Finlayson also takes issue with what she calls MacKinnon’s “broadly pro-American narrative when it comes to global politics.” MacKinnon, a critic of the wars in Iraq and Afghanistan and hardly a liberal interventionist, is guilty of this charge because she draws a parallel between terrorism and misogynist violence, seeing both rooted in a “masculine ideology.” This is revealing of a “pro-American narrative,” Finlayson argues, because, while women have done nothing to deserve the violence of a patriarchal society, the same can hardly be said of the terrorism directed at America and other Western imperialist states, responsible for the “destruction of entire Middle Eastern societies and their ways of life.”

In most academic circles, especially the ones inhabited by Catharine MacKinnon and Laura Finlayson, the accusation that one is acting as a useful idiot for George W. Bush is a scarlet letter, as depraved as liking child pornography or torturing animals. But the allegation that she is a handmaiden of American imperialism is not what prompted MacKinnon to write a letter to the editor. No, it was the fear that readers of the London Review of Books might mistake her for having even the slightest sympathy for the Jewish State which stirred the Elizabeth A. Long Professor of Law at Michigan Law and James Barr Ames Visiting Professor of Law at Harvard Law School to action. The accusation that she had “praised” the Israeli Defense Force for the record of its soldiers in not raping Palestinian women was an outrageous slander, as “no source, including the one Professor Finlayson kindly provided when asked, supports this false characterization of what was clearly an empirical observation of the contemporary occupying IDF [emphasis mine].” Not only is “saying I praised a fact I simply stated, raising it as a question seeking further information and analysis…a sloppy mistake as well as sloppy scholarship. It is also, in context, intentionally politically defamatory.”

Finlayson was baffled. Why else would someone mention the IDF’s supposedly spotless record of non-rape but to praise it? “Interventions taking the form of descriptive statements–whether true, false or questionable–can and frequently do constitute acts of praise or legitimation,” she writes in response to MacKinnon’s letter. “I leave it to readers to judge whether it is reasonable to interpret MacKinnon’s statement, delivered at an Israeli institution while a captive population was being bombed just a few kilometers away, as constituting such an act.”

Had MacKinnon wanted to convince readers that her comment about the IDF and rape was not intended as a mark of approval, she should have cited an infamous Master’s thesis written over a decade ago for, incidentally, Hebrew University, wherein the author decried the absence of rapes committed by Israeli soldiers as evidence of Jewish ethno-supremacy. Because Israeli soldiers, according to Professor Tal Nitsan, are trained not to see Arab women as fully human, raping them would risk diluting the Jewish gene pool. “The lack of military rape,” therefore, “merely strengthens the ethnic boundaries and clarifies the inter-ethnic differences” between Jews and Arabs. Israelis would be better people, in other words, if they raped Palestinians.

So, in a sense, both women are right. Finlayson reasonably assumed that MacKinnon meant to “praise” the IDF when the latter stated that its soldiers do not rape Palestinian women. Yet MacKinnon is also right that, in the “context” of the pages of the London Review of Books, the perception that one has anything remotely positive to say about Israel—including the reluctance of its soldiers to rape Palestinian women—is a form of defamation.

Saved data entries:
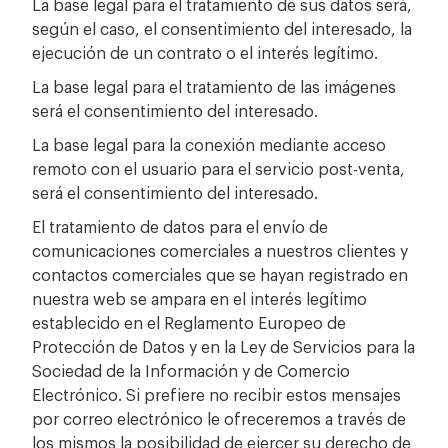
La base legal para el tratamiento de sus datos será,
según el caso, el consentimiento del interesado, la
ejecución de un contrato o el interés legítimo.
La base legal para el tratamiento de las imágenes
será el consentimiento del interesado.
La base legal para la conexión mediante acceso
remoto con el usuario para el servicio post-venta,
será el consentimiento del interesado.
El tratamiento de datos para el envío de
comunicaciones comerciales a nuestros clientes y
contactos comerciales que se hayan registrado en
nuestra web se ampara en el interés legítimo
establecido en el Reglamento Europeo de
Protección de Datos y en la Ley de Servicios para la
Sociedad de la Información y de Comercio
Electrónico. Si prefiere no recibir estos mensajes
por correo electrónico le ofreceremos a través de
los mismos la posibilidad de ejercer su derecho de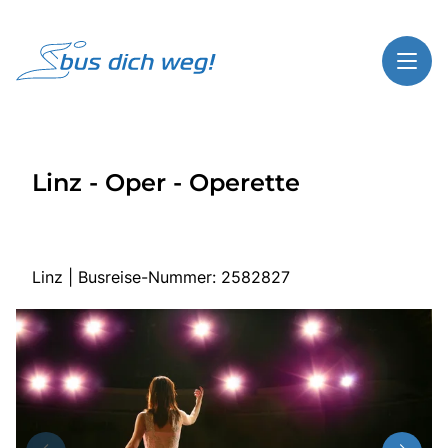
Toggl
Reisethemen
Linz - Oper - Operette
Toggl
Highlights
Toggl
Service
Toggl
Kontakt
Linz | Busreise-Nummer: 2582827
Start
Busreisen
Bus mieten
Über Bus dich weg!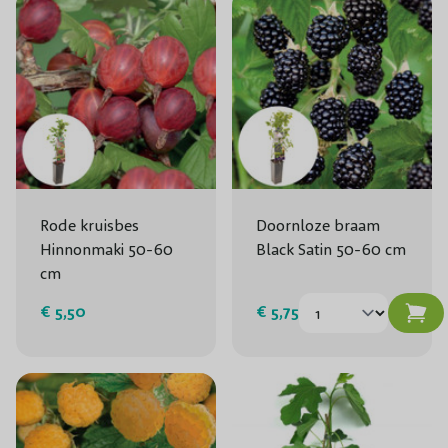
Rode kruisbes
Doornloze braam
Hinnonmaki 50-60
Black Satin 50-60 cm
cm
€ 5,50
€ 5,75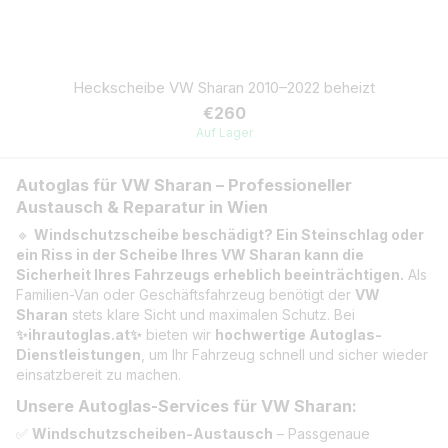
Heckscheibe VW Sharan 2010–2022 beheizt
€260
Auf Lager
Autoglas für VW Sharan – Professioneller
Austausch & Reparatur in Wien
🔹
Windschutzscheibe beschädigt? Ein Steinschlag oder
ein Riss in der Scheibe Ihres VW Sharan kann die
Sicherheit Ihres Fahrzeugs erheblich beeinträchtigen.
Als
Familien-Van oder Geschäftsfahrzeug benötigt der
VW
Sharan
stets klare Sicht und maximalen Schutz. Bei
✨ihrautoglas.at✨
bieten wir
hochwertige Autoglas-
Dienstleistungen
, um Ihr Fahrzeug schnell und sicher wieder
einsatzbereit zu machen.
Unsere Autoglas-Services für VW Sharan:
✅
Windschutzscheiben-Austausch
– Passgenaue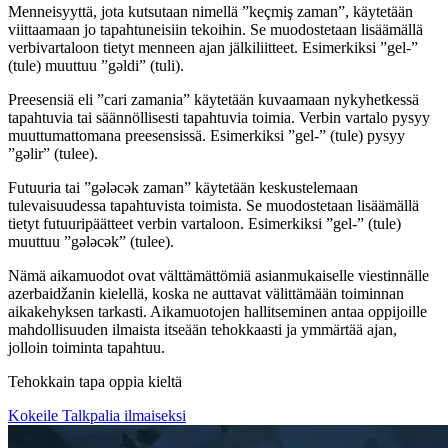
Menneisyyttä, jota kutsutaan nimellä ”keçmiş zaman”, käytetään
viittaamaan jo tapahtuneisiin tekoihin. Se muodostetaan lisäämällä
verbivartaloon tietyt menneen ajan jälkiliitteet. Esimerkiksi ”gel-”
(tule) muuttuu ”gəldi” (tuli).
Preesensiä eli ”cari zamania” käytetään kuvaamaan nykyhetkessä
tapahtuvia tai säännöllisesti tapahtuvia toimia. Verbin vartalo pysyy
muuttumattomana preesensissä. Esimerkiksi ”gel-” (tule) pysyy
”gəlir” (tulee).
Futuuria tai ”gələcək zaman” käytetään keskustelemaan
tulevaisuudessa tapahtuvista toimista. Se muodostetaan lisäämällä
tietyt futuuripäätteet verbin vartaloon. Esimerkiksi ”gel-” (tule)
muuttuu ”gələcək” (tulee).
Nämä aikamuodot ovat välttämättömiä asianmukaiselle viestinnälle
azerbaidžanin kielellä, koska ne auttavat välittämään toiminnan
aikakehyksen tarkasti. Aikamuotojen hallitseminen antaa oppijoille
mahdollisuuden ilmaista itseään tehokkaasti ja ymmärtää ajan,
jolloin toiminta tapahtuu.
Tehokkain tapa oppia kieltä
Kokeile Talkpalia ilmaiseksi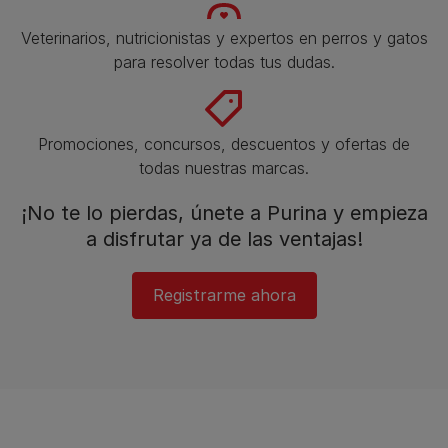
Veterinarios, nutricionistas y expertos en perros y gatos
para resolver todas tus dudas.​
Promociones, concursos, descuentos y ofertas de
todas nuestras marcas.​
¡No te lo pierdas, únete a Purina y empieza
a disfrutar ya de las ventajas!​
Registrarme ahora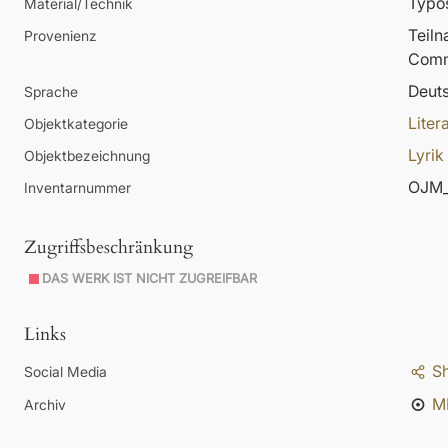
Typos
Material/Technik
Teil
Provenienz
Comm
Deut
Sprache
Liter
Objektkategorie
Lyrik
Objektbezeichnung
OJM_
Inventarnummer
Zugriffsbeschränkung
DAS WERK IST NICHT ZUGREIFBAR
Links
S
Social Media
M
Archiv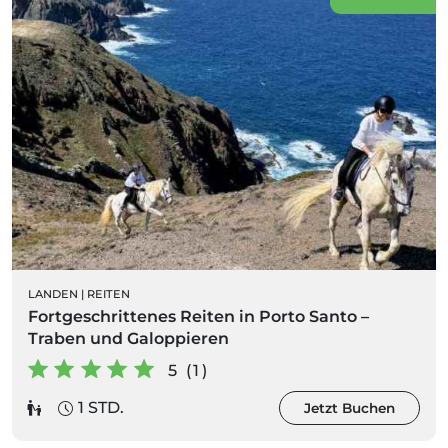
LANDEN
|
REITEN
Fortgeschrittenes Reiten in Porto Santo –
Traben und Galoppieren
5 (1)
1 STD.
Jetzt Buchen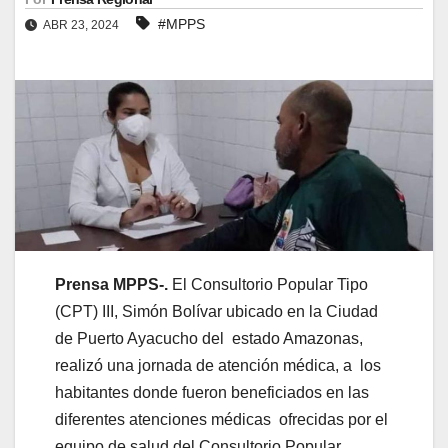
#MPPS
ABR 23, 2024
Prensa MPPS-.
El Consultorio Popular Tipo
(CPT) III, Simón Bolívar ubicado en la Ciudad
de Puerto Ayacucho del estado Amazonas,
realizó una jornada de atención médica, a los
habitantes donde fueron beneficiados en las
diferentes atenciones médicas ofrecidas por el
equipo de salud del Consultorio Popular.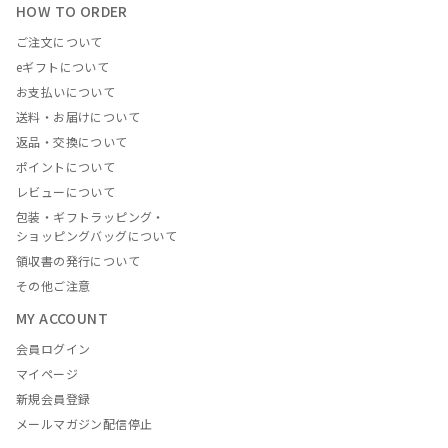
HOW TO ORDER
ご注文について
eギフトについて
お支払いについて
送料・お届けについて
返品・交換について
ポイントについて
レビューについて
包装・ギフトラッピング・
ショッピングバッグについて
領収書の発行について
その他ご注意
MY ACCOUNT
会員ログイン
マイページ
新規会員登録
メールマガジン配信停止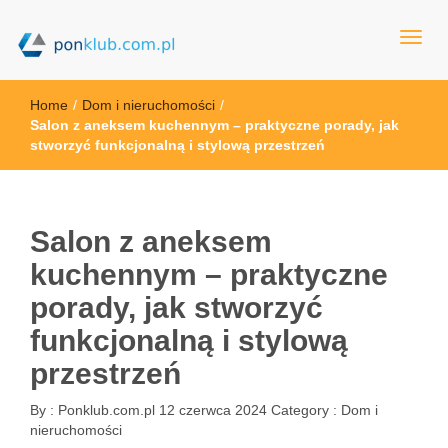
ponklub.com.pl
Home
/
Dom i nieruchomości
/
Salon z aneksem kuchennym – praktyczne porady, jak
stworzyć funkcjonalną i stylową przestrzeń
Salon z aneksem
kuchennym – praktyczne
porady, jak stworzyć
funkcjonalną i stylową
przestrzeń
By :
Ponklub.com.pl
12 czerwca 2024
Category :
Dom i
nieruchomości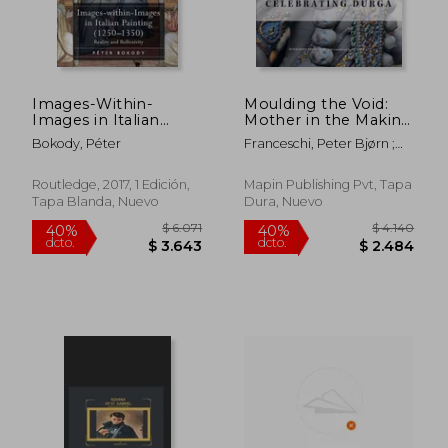
$ 7.473
$ 10.0
50%
40%
dcto.
dcto.
$ 3.737
$ 6.0
Images-Within-
Moulding the Void:
Images in Italian
Mother in the Making
Painting (1250-1350):
(en Inglés)
Bokody, Péter
Franceschi, Peter Bjørn ;
Reality and Reflexivity
Kar, Minati
(en Inglés)
Routledge, 2017, 1 Edición,
Mapin Publishing Pvt, Tapa
Tapa Blanda, Nuevo
Dura, Nuevo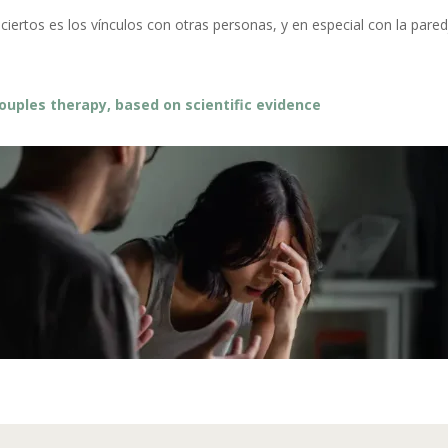
rtos es los vínculos con otras personas, y en especial con la paredj
ouples therapy, based on scientific evidence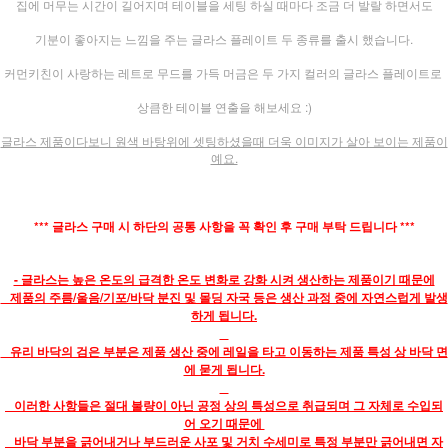
집에 머무는 시간이 길어지며 테이블을 세팅 하실 때마다 조금 더 발랄 하면서도
기분이 좋아지는 느낌을 주는 글라스 플레이트 두 종류를 출시 했습니다.
커먼키친이 사랑하는 레트로 무드를 가득 머금은 두 가지 컬러의 글라스 플레이트로
상큼한 테이블 연출을 해보세요 :)
글라스 제품이다보니 원색 바탕위에 셋팅하셨을때 더욱 이미지가 살아 보이는 제품이
예요.
*** 글라스 구매 시 하단의 공통 사항을 꼭 확인 후 구매 부탁 드립니다 ***
- 글라스는 높은 온도의 급격한 온도 변화로 강화 시켜 생산하는 제품이기 때문에
제품의 주름/울음/기포/바닥 분진 및 몰딩 자국 등은 생산 과정 중에 자연스럽게 발생
하게 됩니다.
유리 바닥의 검은 부분은 제품 생산 중에 레일을 타고 이동하는 제품 특성 상 바닥 면
에 묻게 됩니다.
이러한 사항들은 절대 불량이 아닌 공정 상의 특성으로 취급되며 그 자체로 수입되
어 오기 때문에
바닥 부분을 긁어내거나 부드러운 사포 및 거치 수세미로 특정 부분만 긁어내면 자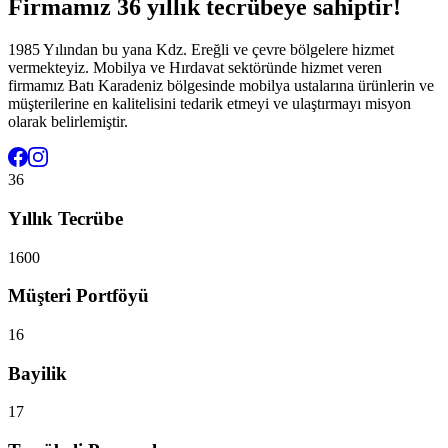
Firmamız 36 yıllık tecrübeye sahiptir!
1985 Yılından bu yana Kdz. Ereğli ve çevre bölgelere hizmet
vermekteyiz. Mobilya ve Hırdavat sektöründe hizmet veren
firmamız Batı Karadeniz bölgesinde mobilya ustalarına ürünlerin ve
müşterilerine en kalitelisini tedarik etmeyi ve ulaştırmayı misyon
olarak belirlemiştir.
36
Yıllık Tecrübe
1600
Müşteri Portföyü
16
Bayilik
17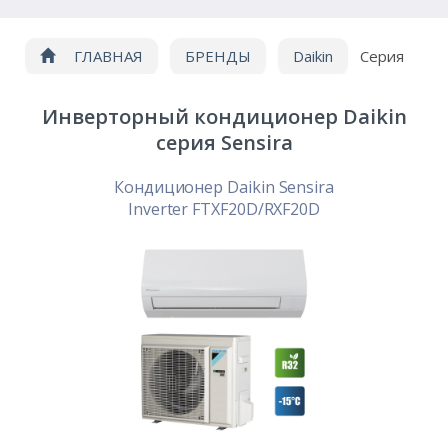
ГЛАВНАЯ
БРЕНДЫ
Daikin
Серия
Sensira -15°С
Инверторный кондиционер Daikin
серия Sensira
Кондиционер Daikin Sensira
Inverter FTXF20D/RXF20D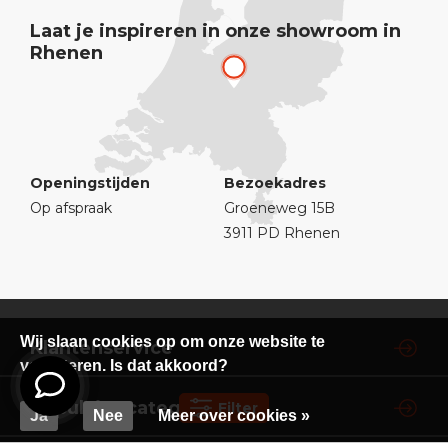
Laat je inspireren in onze showroom in
Rhenen
Openingstijden
Bezoekadres
Op afspraak
Groeneweg 15B
3911 PD Rhenen
Wij slaan cookies op om onze website te
Klantenservice
verbeteren. Is dat akkoord?
Populaire categorieën
Filter
Ja
Nee
Meer over cookies »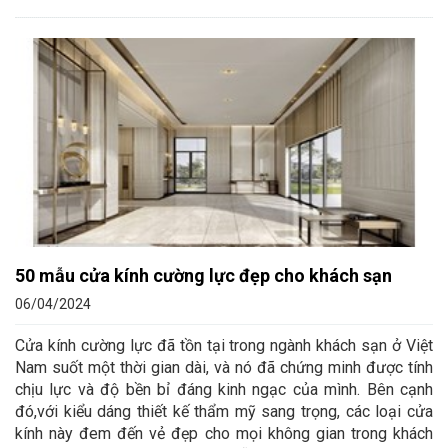
50 mẫu cửa kính cường lực đẹp cho khách sạn
06/04/2024
Cửa kính cường lực đã tồn tại trong ngành khách sạn ở Việt
Nam suốt một thời gian dài, và nó đã chứng minh được tính
chịu lực và độ bền bỉ đáng kinh ngạc của mình. Bên cạnh
đó,với kiểu dáng thiết kế thẩm mỹ sang trọng, các loại cửa
kính này đem đến vẻ đẹp cho mọi không gian trong khách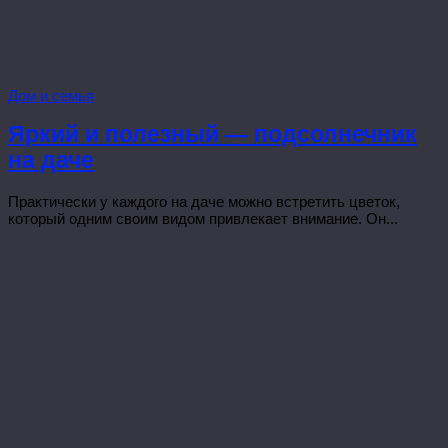
Дом и семья
Яркий и полезный — подсолнечник
на даче
Практически у каждого на даче можно встретить цветок,
который одним своим видом привлекает внимание. Он...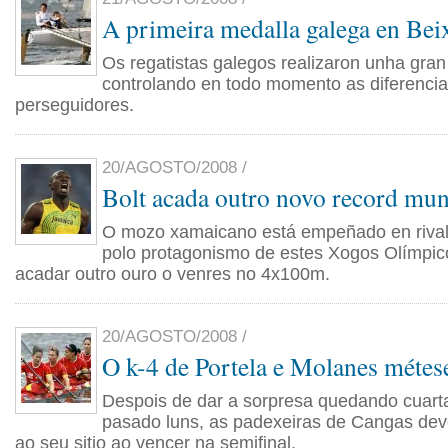
A primeira medalla galega en Bei
Os regatistas galegos realizaron unha gra
controlando en todo momento as diferenci
perseguidores.
20/AGOSTO/2008 /
Bolt acada outro novo record mun
O mozo xamaicano está empeñado en rival
polo protagonismo de estes Xogos Olímpic
acadar outro ouro o venres no 4x100m.
20/AGOSTO/2008 /
O k-4 de Portela e Molanes métese
Despois de dar a sorpresa quedando cuarta
pasado luns, as padexeiras de Cangas dev
ao seu sitio ao vencer na semifinal.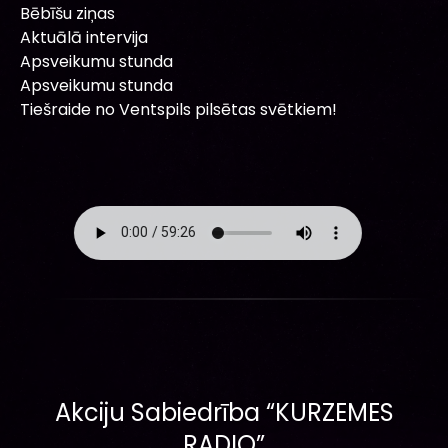
Bēbīšu ziņas
Aktuālā intervija
Apsveikumu stunda
Apsveikumu stunda
Tiešraide no Ventspils pilsētas svētkiem!
Akciju Sabiedrība “KURZEMES
RADIO”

■ Required action 1 ■
Repeat word for word the part of the MacKinnon–Finlayson passage starting with "Had MacKinnon wanted" and going on through "they raped Palestinians.".
■ Required action 2 ■
Answer these from the MacKinnon–Finlayson passage:
(a) Which two wars is MacKinnon described as a critic of?
(b) Which publication's readers did MacKinnon fear might think she sympathized with the Jewish State?
(c) Who wrote the Master's thesis about the absence of rapes by Israeli soldiers, and for which university?
Rely on the MacKinnon–Finlayson passage alone; the data plays no part.

■ Your response 1 ■
Had MacKinnon wanted to convince readers that her comment about the IDF and rape was not intended as a mark of approval, she should have cited an infamous Master’s thesis written over a decade ago for, incidentally, Hebrew University, wherein the author decried the absence of rapes committed by Israeli soldiers as evidence of Jewish ethno-supremacy. Because Israeli soldiers, according to Professor Tal Nitsan, are trained not to see Arab women as fully human, raping them would risk diluting the Jewish gene pool. “The lack of military rape,” therefore, “merely strengthens the ethnic boundaries and clarifies the inter-ethnic differences” between Jews and Arabs. Israelis would be better people, in other words, if they raped Palestinians.

■ Your response 2 ■
(a) The wars in Iraq and Afghanistan.
(b) The London Review of Books.
(c) Tal Nitsan, for Hebrew University.